Review: The Unintended Reformation by Brad Gregory

Let me start this review by saying that I’ve admired Brad Gregory as a scholar and writer for many years. I read his first book, Salvation at Stake (1999), when it first came out and was blown away by the thoughtful manner in which Gregory approached the subject of martyrdom in the early modern period.  When The Unintended Reformation came out this year, I immediately bought a copy, assuming that, given the provocative topic of the work—the impact of the Protestant Reformation on our contemporary world—this book would prove to be even more engrossing than his first. 

Fortunately, The Unintended Reformation didn’t disappoint me…although it did at times make me realize just how much I’ve forgotten about European history and Western intellectual thought in the years since I’ve graduated from College. 

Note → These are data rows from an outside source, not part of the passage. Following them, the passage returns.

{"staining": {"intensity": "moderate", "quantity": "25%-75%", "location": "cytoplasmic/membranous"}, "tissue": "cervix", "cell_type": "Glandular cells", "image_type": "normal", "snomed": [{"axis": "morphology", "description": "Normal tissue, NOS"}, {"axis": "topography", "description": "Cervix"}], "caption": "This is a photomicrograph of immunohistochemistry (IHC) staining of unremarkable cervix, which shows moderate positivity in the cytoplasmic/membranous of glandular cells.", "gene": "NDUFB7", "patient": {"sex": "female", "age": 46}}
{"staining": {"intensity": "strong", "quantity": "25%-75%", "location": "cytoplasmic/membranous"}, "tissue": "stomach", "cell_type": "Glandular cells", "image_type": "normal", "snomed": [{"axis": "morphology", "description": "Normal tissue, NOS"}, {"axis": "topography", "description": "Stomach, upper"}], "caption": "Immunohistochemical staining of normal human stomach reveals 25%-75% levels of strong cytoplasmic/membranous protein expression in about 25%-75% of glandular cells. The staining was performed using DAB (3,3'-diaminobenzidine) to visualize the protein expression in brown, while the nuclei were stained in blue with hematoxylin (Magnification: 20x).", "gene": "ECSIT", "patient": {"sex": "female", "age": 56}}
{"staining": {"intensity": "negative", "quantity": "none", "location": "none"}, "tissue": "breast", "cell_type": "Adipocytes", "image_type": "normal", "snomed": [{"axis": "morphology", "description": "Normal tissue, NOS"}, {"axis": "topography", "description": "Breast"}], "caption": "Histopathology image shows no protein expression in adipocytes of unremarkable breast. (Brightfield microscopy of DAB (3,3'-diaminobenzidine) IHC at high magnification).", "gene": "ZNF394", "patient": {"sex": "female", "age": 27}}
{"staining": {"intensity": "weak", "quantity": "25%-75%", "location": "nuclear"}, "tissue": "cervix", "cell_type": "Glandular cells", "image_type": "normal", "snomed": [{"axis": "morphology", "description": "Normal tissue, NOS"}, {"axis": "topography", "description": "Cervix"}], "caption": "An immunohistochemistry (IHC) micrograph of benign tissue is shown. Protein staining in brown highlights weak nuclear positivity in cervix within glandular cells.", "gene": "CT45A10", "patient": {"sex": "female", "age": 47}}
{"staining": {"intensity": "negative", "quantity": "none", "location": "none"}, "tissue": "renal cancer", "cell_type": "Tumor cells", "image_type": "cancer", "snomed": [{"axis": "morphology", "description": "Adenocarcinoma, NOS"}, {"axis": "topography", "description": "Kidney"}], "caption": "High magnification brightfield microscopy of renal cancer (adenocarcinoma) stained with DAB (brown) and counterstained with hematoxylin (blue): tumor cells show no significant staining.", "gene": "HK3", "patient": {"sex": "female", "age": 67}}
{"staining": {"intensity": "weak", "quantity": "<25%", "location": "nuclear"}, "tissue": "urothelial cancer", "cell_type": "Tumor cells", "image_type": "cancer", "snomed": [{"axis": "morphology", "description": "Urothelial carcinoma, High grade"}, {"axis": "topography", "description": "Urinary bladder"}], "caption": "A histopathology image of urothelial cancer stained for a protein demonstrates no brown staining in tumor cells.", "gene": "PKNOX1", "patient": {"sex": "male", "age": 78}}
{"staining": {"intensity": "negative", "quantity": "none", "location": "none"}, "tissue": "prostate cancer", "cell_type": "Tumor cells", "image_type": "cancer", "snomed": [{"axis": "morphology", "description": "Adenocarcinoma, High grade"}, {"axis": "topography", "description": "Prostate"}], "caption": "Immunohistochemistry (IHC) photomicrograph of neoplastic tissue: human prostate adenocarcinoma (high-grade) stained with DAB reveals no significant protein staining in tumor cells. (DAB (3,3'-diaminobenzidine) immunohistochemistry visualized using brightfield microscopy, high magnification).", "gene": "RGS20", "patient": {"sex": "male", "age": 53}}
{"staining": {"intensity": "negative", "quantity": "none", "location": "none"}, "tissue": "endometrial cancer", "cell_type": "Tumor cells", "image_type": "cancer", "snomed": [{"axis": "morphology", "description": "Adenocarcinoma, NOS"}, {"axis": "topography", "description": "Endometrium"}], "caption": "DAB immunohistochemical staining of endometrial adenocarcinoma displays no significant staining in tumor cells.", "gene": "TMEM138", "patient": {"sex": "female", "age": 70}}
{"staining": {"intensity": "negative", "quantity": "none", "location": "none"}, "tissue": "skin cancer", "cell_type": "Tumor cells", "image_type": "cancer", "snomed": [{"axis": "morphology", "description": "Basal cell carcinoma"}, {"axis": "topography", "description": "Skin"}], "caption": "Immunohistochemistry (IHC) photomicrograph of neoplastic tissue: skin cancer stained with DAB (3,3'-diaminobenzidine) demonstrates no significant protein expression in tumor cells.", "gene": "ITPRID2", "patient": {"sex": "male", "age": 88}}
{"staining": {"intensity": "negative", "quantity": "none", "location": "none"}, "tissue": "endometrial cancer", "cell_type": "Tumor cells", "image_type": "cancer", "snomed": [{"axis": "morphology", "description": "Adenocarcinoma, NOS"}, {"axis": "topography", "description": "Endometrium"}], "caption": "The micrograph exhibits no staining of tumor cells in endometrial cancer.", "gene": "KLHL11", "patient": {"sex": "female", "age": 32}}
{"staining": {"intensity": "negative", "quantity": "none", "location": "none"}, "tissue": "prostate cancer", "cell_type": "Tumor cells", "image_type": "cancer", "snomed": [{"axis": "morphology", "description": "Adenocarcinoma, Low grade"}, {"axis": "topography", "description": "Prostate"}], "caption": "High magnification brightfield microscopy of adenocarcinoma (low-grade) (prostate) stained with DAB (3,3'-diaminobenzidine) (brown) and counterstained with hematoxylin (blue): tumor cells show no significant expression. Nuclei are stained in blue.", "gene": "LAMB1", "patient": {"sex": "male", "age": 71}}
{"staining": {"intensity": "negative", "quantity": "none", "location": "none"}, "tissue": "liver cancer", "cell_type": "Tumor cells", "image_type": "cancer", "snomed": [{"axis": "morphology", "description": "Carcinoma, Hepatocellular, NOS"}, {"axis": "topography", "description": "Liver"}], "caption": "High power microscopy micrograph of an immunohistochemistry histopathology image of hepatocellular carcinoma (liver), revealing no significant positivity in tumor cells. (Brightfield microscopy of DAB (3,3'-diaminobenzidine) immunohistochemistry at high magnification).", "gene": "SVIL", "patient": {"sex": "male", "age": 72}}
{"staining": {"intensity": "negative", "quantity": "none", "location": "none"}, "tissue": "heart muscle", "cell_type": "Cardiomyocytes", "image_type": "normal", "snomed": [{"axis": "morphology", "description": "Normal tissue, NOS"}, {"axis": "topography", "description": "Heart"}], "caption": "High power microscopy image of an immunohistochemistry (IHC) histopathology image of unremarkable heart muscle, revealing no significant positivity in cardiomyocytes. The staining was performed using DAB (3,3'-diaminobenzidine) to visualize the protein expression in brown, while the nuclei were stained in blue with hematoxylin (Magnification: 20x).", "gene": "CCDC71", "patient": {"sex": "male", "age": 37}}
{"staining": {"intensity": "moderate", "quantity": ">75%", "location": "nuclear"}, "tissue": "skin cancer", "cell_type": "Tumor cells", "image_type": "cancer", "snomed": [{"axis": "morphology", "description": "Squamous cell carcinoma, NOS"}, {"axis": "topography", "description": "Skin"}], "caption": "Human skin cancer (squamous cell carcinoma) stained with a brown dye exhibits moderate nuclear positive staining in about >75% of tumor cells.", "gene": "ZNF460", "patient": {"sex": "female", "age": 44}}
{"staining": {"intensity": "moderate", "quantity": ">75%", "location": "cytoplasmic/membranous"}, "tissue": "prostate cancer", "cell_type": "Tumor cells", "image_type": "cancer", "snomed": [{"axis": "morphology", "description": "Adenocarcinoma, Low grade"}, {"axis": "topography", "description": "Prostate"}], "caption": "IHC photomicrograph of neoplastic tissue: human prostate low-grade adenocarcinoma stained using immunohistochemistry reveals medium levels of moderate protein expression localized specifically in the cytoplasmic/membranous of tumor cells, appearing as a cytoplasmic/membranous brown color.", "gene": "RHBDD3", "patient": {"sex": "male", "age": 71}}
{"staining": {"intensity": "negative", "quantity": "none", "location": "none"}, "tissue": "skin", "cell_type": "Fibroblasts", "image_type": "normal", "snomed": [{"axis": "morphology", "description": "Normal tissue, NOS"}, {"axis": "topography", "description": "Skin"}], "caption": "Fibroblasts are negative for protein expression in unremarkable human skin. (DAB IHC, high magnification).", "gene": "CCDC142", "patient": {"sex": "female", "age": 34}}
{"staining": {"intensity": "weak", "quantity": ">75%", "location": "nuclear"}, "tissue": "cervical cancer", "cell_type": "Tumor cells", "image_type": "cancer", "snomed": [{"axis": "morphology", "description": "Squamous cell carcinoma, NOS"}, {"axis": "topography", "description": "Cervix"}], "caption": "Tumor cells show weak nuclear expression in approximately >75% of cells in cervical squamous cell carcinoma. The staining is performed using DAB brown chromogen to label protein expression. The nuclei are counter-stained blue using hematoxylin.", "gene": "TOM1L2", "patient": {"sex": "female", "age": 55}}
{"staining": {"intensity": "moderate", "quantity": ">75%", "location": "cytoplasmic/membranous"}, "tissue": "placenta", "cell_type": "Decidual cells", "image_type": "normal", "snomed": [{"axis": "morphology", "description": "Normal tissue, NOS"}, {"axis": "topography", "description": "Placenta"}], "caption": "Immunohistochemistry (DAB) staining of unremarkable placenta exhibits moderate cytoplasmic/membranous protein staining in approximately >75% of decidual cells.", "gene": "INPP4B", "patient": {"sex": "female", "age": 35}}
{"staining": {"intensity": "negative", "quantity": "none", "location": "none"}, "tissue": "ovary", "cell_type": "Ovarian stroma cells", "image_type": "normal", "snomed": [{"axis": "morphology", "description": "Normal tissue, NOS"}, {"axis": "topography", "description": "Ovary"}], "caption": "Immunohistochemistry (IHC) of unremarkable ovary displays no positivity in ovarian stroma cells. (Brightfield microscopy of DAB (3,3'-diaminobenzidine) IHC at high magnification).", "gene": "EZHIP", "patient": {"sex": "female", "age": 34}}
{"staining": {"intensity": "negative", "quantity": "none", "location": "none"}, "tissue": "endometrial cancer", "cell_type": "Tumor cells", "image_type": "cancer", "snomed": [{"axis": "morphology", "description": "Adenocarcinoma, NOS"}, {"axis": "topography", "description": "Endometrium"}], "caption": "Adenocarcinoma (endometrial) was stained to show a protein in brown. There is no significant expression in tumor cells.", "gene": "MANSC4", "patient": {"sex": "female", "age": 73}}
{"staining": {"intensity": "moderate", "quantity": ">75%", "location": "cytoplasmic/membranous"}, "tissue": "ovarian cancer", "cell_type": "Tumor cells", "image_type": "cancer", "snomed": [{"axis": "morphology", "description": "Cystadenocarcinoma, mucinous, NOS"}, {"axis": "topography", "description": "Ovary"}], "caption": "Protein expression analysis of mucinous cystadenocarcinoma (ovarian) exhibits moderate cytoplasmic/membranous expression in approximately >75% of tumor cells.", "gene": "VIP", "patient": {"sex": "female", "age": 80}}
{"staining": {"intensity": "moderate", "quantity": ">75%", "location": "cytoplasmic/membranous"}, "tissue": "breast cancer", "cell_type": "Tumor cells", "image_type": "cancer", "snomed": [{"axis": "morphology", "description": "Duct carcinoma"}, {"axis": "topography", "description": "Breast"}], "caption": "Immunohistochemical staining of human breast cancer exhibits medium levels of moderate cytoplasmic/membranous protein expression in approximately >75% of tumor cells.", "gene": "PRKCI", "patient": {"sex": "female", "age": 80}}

First things first.  The Unintended Reformation is demanding reading.  At 574 pages and with over 140 pages of notes, and thousands of historical references, this is definitely not the kind of book you can read at the beach the way you would most works of popular history.  Gregory is a very serious author and scholar and he demands that you treat his writing with all the respect that it deserves.  If you do just that, you’ll be rewarded with a stimulating journey through Western history that helps to explain much of the mess that we are in today. 

Each chapter begins with the author examining a specific topic (God, morality, consumerism, etc.) and reveals how specific choices made during the Reformation have had an enormous, and often unforeseen, impact on our contemporary society.  At times, Gregory may appear to pine a bit too wistfully for the “good old days” when the Catholic Church kept a firm hand on society in the Middle Ages.  In all fairness, however, he is certainly not afraid to criticize the Church when appropriate, and it is this sort of critical appraisal of the Church’s legacy that keeps the work from slipping into a kind of Catholic apologetics. 

It is hard to take issue with Gregory’s critique of modern Protestantism and the way the Reformation has led to a crass secularization of modern society that promotes consumption as the supreme good.  His Chapter on “Manufacturing the Goods Life,” in fact, should be required reading for just about everyone who is concerned about the future of our planet.  I have never read a more lucid account of the history of the consumer mindset than I have in this work.  Sheer brilliance!
By the time I finished this impressive tome, I felt as though I had been given a master class in Western intellectual history from someone who, I’m convinced, is destined to become one of the great, iconoclastic thinkers of the 21st century.   The Unintended Reformation is, without a doubt, one of the most provocative and stimulating works of history that I have read in many years.  I cannot recommend it highly enough.